◆ Change listing data
*** Begin section ***
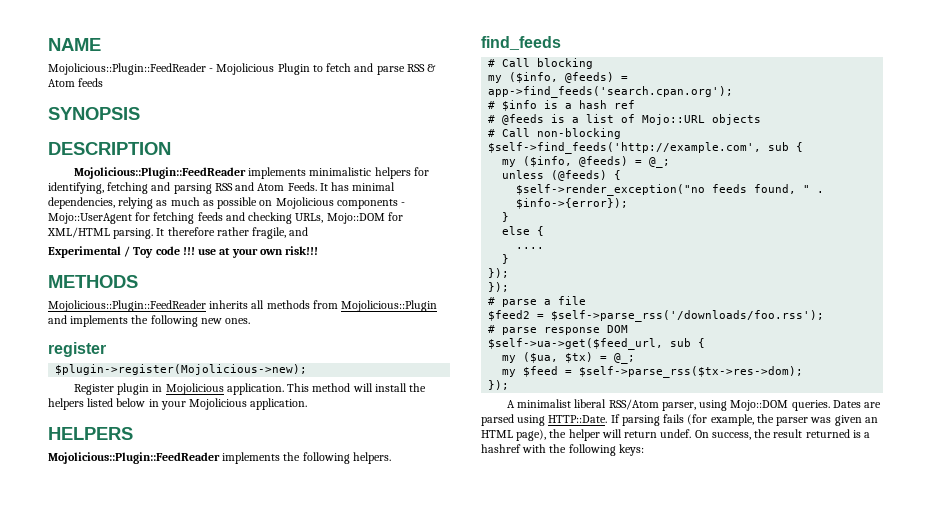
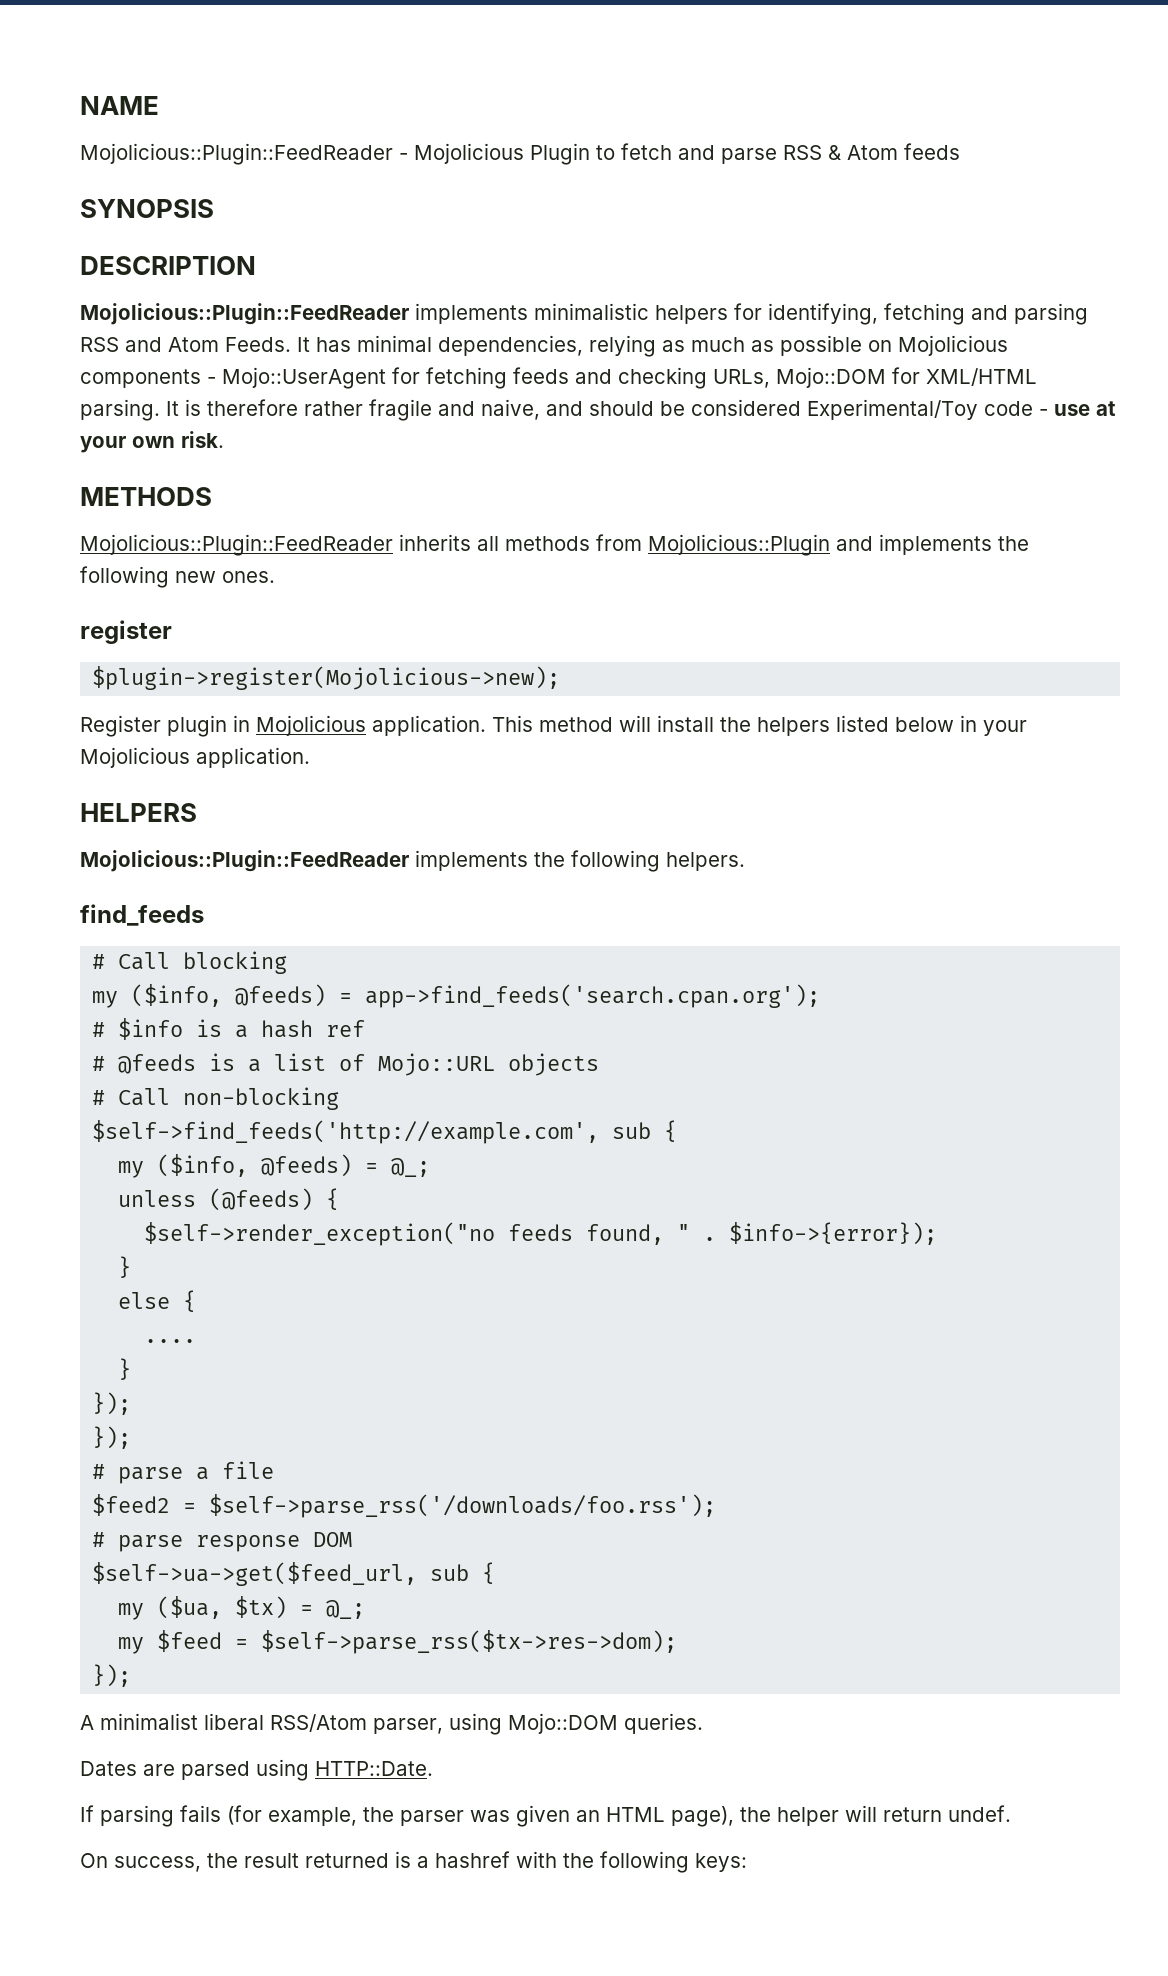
(165, 232) none -> [185,399,201,416] is
[252,227,309,239] [48,246,195,258] fragile, and // Experimental / Toy code !!! -> [369,399,1048,421] fragile and naive, and should be considered Experimental/Toy code -
[285,246,319,255] risk!!! -> [181,431,224,448] risk.
(830, 405) none -> (703, 1723) //
(608, 419) none -> (433, 1768) //
(692, 433) none -> (1011, 1813) //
*** End section ***
◆ Task description
Leaving the pictures aside, write out the entries above exactly.

◆ Solution to the exercise
(165, 232) none -> [185,399,201,416] is
[252,227,309,239] [48,246,195,258] fragile, and // Experimental / Toy code !!! -> [369,399,1048,421] fragile and naive, and should be considered Experimental/Toy code -
[285,246,319,255] risk!!! -> [181,431,224,448] risk.
(830, 405) none -> (703, 1723) //
(608, 419) none -> (433, 1768) //
(692, 433) none -> (1011, 1813) //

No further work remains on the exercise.